Le Grand Conseil vaudois a refusé mardi à une courte majorité d’entrer en matière sur une réforme du financement des hôpitaux. Le paquet ficelé par le conseiller d’Etat Pierre-Yves Maillard avait suscité une levée de boucliers de la part des cliniques privées.

Les cantons ont jusqu’au 1er janvier 2012 pour mettre en œuvre les nouvelles règles fédérales en matière de financement hospitalier. Par 67 voix contre 65 et 4 abstentions, la droite du Grand Conseil a refusé d’entrer en matière pour modifier trois lois cantonales, dans un dossier complexe et technique.

Le nouveau modèle de financement, voulu par Berne, prévoit le passage à un système de forfaits par cas (1 type d’intervention = 1 prix fixe).
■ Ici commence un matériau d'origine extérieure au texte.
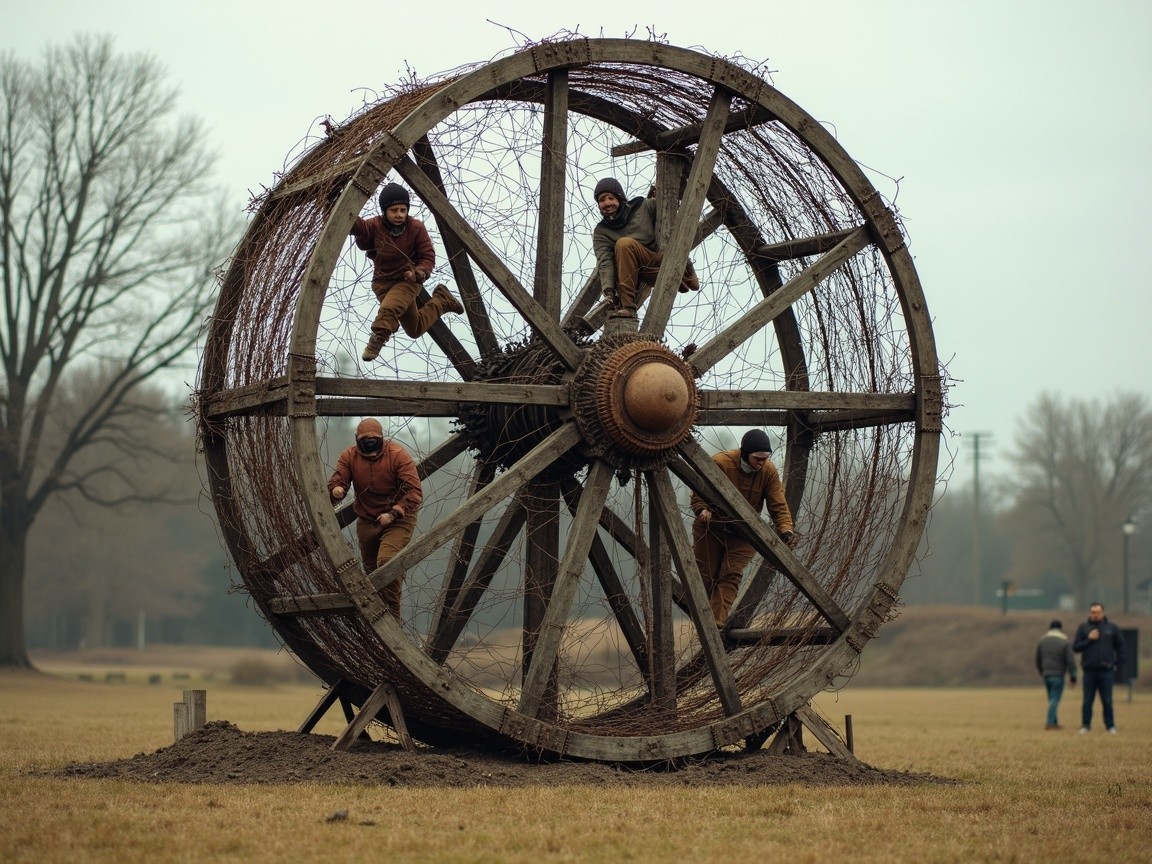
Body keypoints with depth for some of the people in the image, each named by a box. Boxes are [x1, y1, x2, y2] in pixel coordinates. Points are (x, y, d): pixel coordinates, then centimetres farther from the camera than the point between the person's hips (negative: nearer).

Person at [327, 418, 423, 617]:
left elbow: (415, 492, -22)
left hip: (397, 519, -5)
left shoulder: (398, 455, -18)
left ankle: (393, 614, -15)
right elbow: (336, 481, -14)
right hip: (366, 521, 5)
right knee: (371, 569, 17)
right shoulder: (349, 457, -7)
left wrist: (393, 514, -31)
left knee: (387, 562, -27)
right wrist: (336, 490, -40)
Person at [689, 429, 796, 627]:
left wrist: (785, 529, -32)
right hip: (711, 527, -1)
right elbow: (698, 494, -16)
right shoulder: (720, 463, -24)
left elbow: (778, 506, -14)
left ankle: (717, 624, -19)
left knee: (731, 575, -13)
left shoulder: (769, 472, -15)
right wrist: (703, 509, -37)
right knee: (705, 576, 4)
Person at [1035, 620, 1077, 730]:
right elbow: (1071, 661, -10)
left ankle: (1054, 722, 15)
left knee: (1052, 699, 14)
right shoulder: (1065, 642, -7)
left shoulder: (1042, 641, 7)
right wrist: (1073, 677, -4)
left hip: (1046, 675, 5)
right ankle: (1050, 722, -16)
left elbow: (1038, 660, 13)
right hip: (1058, 675, -5)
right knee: (1055, 699, -6)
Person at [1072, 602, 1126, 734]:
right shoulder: (1083, 628, 7)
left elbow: (1120, 647, 12)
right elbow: (1075, 647, 2)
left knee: (1107, 700, 2)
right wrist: (1089, 639, -10)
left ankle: (1110, 726, 8)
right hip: (1089, 670, 0)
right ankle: (1086, 725, 7)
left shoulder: (1112, 628, 7)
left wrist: (1119, 665, 4)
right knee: (1087, 700, 2)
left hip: (1106, 671, 0)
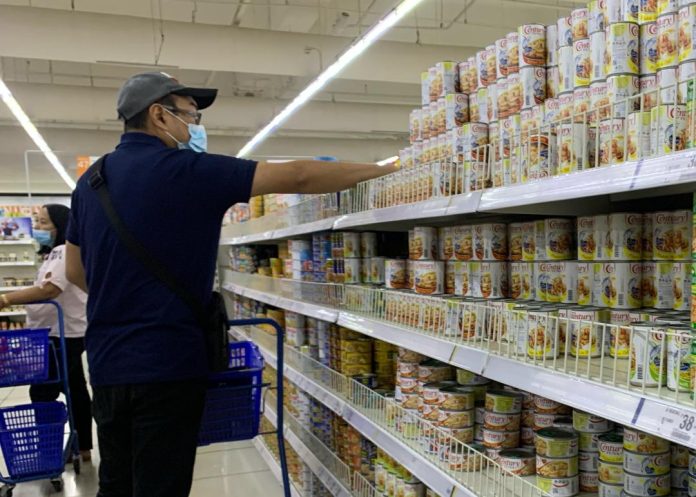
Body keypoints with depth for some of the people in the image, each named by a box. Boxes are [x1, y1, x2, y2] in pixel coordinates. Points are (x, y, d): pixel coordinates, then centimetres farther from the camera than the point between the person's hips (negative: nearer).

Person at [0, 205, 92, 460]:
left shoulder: (64, 252, -17)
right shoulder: (55, 253, 18)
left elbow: (49, 289, -31)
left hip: (62, 335, -11)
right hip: (64, 334, 11)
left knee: (42, 393, -8)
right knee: (75, 392, 13)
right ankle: (83, 447, 21)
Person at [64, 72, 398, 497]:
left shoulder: (91, 180, 9)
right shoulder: (187, 170, -14)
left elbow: (76, 272, 16)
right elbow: (296, 178, -16)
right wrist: (384, 171, -7)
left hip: (106, 361, 8)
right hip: (166, 363, -7)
Elle introduit aussi le libre choix de l’établissement, partout en Suisse.

Dès 2012, une appendicite sans complication (3450 francs) sera financée à 45% par l’assurance obligatoire de soins, et à 55% par le canton, pour autant que l’hôpital, public ou privé, ait obtenu du canton la reconnaissance d’intérêt public, a expliqué le président de la commission Philippe Martinet (Verts).

Mais Vaud pose une série de conditions pour l’obtention de la reconnaissance d’intérêt public: elles concernent notamment les conditions de travail du personnel, un contrôle des investissements ainsi que le plafonnement des salaires des directeurs.

Le Conseil d’Etat a fait usage de la marge de manœuvre dont il disposait, a salué Jean Christophe Schwaab (PS). Dans le projet vaudois, «les pouvoirs publics gardent la main en matière de planification hospitalière», s’est-il réjoui.

«La surveillance de l’Etat doit désormais se limiter au rapport qualité – prix des prestations», a rétorqué le radical Olivier Feller. «Le reste est de la littérature idéologique. Nous sommes en train de construire une vaudoiserie administrative».

Les cliniques privées assurent environ 15% des hospitalisations dans ce canton, a-t-il ajouté. La reconnaissance de ces établissements évitera de devoir créer de nouveaux lits d’hôpitaux. «A un million de francs le lit, ce serait un beau gâchis», a renchéri le libéral François Payot.

Olivier Feller (PRD) a pointé du doigt les «effets paradoxaux» des nouvelles lois: «Un Vaudois ne pourrait pas se faire soigner dans une clinique privée vaudoise, mais il pourrait aller dans un canton voisin et l’Etat de Vaud devra payer sa part de 55%».

Le conseiller d’Etat Pierre-Yves Maillard a défendu un système de financement qui «a fait passer le canton de Vaud en-dessous de la moyenne suisse en terme de coûts par assuré». Berne intègre déjà les cliniques privées dans ses hôpitaux subventionnés. C’est «la principale explication de l’explosion des coûts» dans ce canton, a-t-il averti.